The Bush administration on Tuesday proposed tariffs on shrimp from China and Vietnam, finding that exporters have been dumping shrimp in the United States at artificially low prices.
The proposed tariffs on Chinese exporters range from almost 8 percent to 113 percent, the Commerce Department said. Vietnam exporters face duties ranging from 12 percent to 93 percent on frozen and canned warmwater shrimp and prawn.
U.S. shrimpers and processors, struggling from rock-bottom prices since 2001, filed the antidumping petition in December, seeking duties on shrimp from six nations.
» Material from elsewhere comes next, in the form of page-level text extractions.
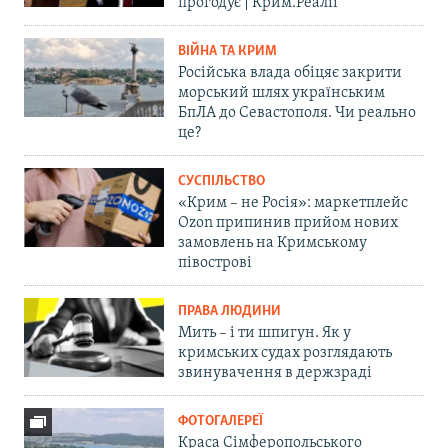
прогодує | Крим.Реалії
ВІЙНА ТА КРИМ
Російська влада обіцяє закрити
морський шлях українським
БпЛА до Севастополя. Чи реально
це?
СУСПІЛЬСТВО
«Крим – не Росія»: маркетплейс
Ozon припинив прийом нових
замовлень на Кримському
півострові
ПРАВА ЛЮДИНИ
Мить – і ти шпигун. Як у
кримських судах розглядають
звинувачення в держзраді
ФОТОГАЛЕРЕЇ
Краса Сімферопольського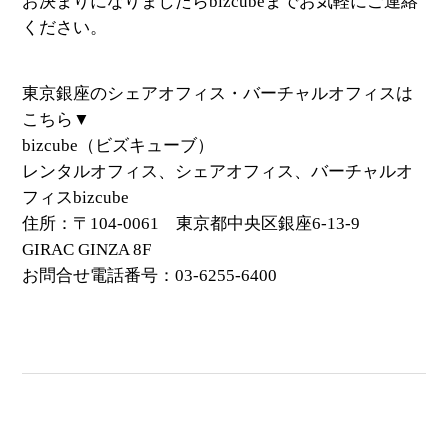
お決まりになりましたらbizcubeまでお気軽にご連絡
ください。
東京銀座のシェアオフィス・バーチャルオフィスは
こちら▼
bizcube（ビズキューブ）
レンタルオフィス、シェアオフィス、バーチャルオ
フィスbizcube
住所：〒104-0061 東京都中央区銀座6-13-9
GIRAC GINZA 8F
お問合せ電話番号：03-6255-6400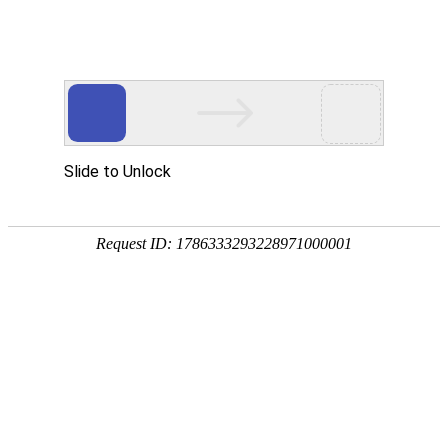
企业动态
媒体报道
视频中心
环保专栏
摩融矿业（上海）有限公司毛海渊
董事长一行莅临银锂新能源考察交
流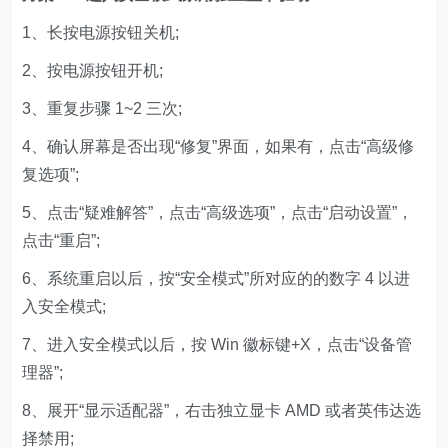
1、长按电源按钮关机;
2、按电源按钮开机;
3、重复步骤 1~2 三次;
4、确认屏幕是否出现“修复”界面，如果有，点击“高级修
复选项”;
5、点击“疑难解答”，点击“高级选项”，点击“启动设置”，
点击“重启”;
6、系统重启以后，按“安全模式”所对应的的数字 4 以进
入安全模式;
7、进入安全模式以后，按 Win 徽标键+X，点击“设备管
理器”;
8、展开“显示适配器”，右击独立显卡 AMD 或者英伟达选
择禁用;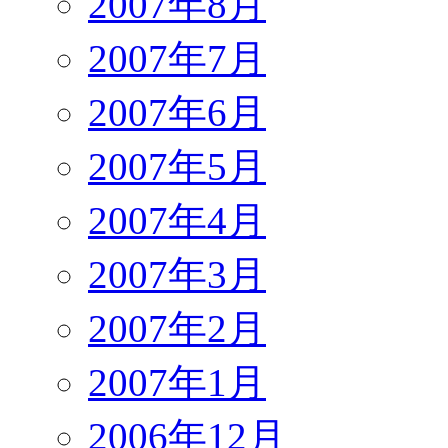
2007年8月
2007年7月
2007年6月
2007年5月
2007年4月
2007年3月
2007年2月
2007年1月
2006年12月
"These rulings confirm what the industry is painfully aware of," said Eddie Gordon, president of the Southern Shrimp Alliance, a group representing warmwater wild shrimp fisheries in eight states: North Carolina, South Carolina, Georgia, Florida, Alabama, Mississippi, Louisiana and Texas.
The initial decision is "a critical step on the road to recovery for tens of thousands of fishermen, farmers and processors devastated by the massive volume of dumped Chinese and Vietnamese shrimp," Gordon said.
The group, claim the value of the U.S. harvest dropped by more than half between 2000 and 2002, from $1.25 billion to $560 million, because of dumping.
The decision was also applauded by the Florida state agriculture department.
"In the final analysis, it is anti-consumer, because any time you have dumping, what you have is the impact of driving others out and basically garnering the market for yourselves," spokesman Terry McElroy told CBS News Correspondent Peter King. "We think consumers will benefit by having tariffs imposed."
The U.S. International Trade Commission unanimously ruled in February that the imports were a factor in depressing shrimp prices, a necessary finding for an antidumping petition to be successful.
But U.S. seafood distributors and retailers oppose the duties, warning they will drive up shrimp prices by as much as 44 percent.
The price of shrimp "is clearly going to rise and it's going to rise dramatically if these taxes are left in place," said Wally Stevens, president and chief operating officer of seafood distributor Slade Gorton Co., who also is chairman of an industry task force formed in opposition of the tariffs.
The Commerce Department excluded breaded, fresh, dried and coldwater shrimp and prawns, and those found in prepared meals.
The preliminary decision did not include Thailand, Brazil, Ecuador and India. China and Vietnam were considered separately because they are not free market-based economies. In all, the duties would affect about $2.3 billion in shrimp trade.
The case now will go back to the trade commission, which will make a final determination next January on whether U.S. industry is being harmed by the imports. The Commerce Department then will set final dumping penalties.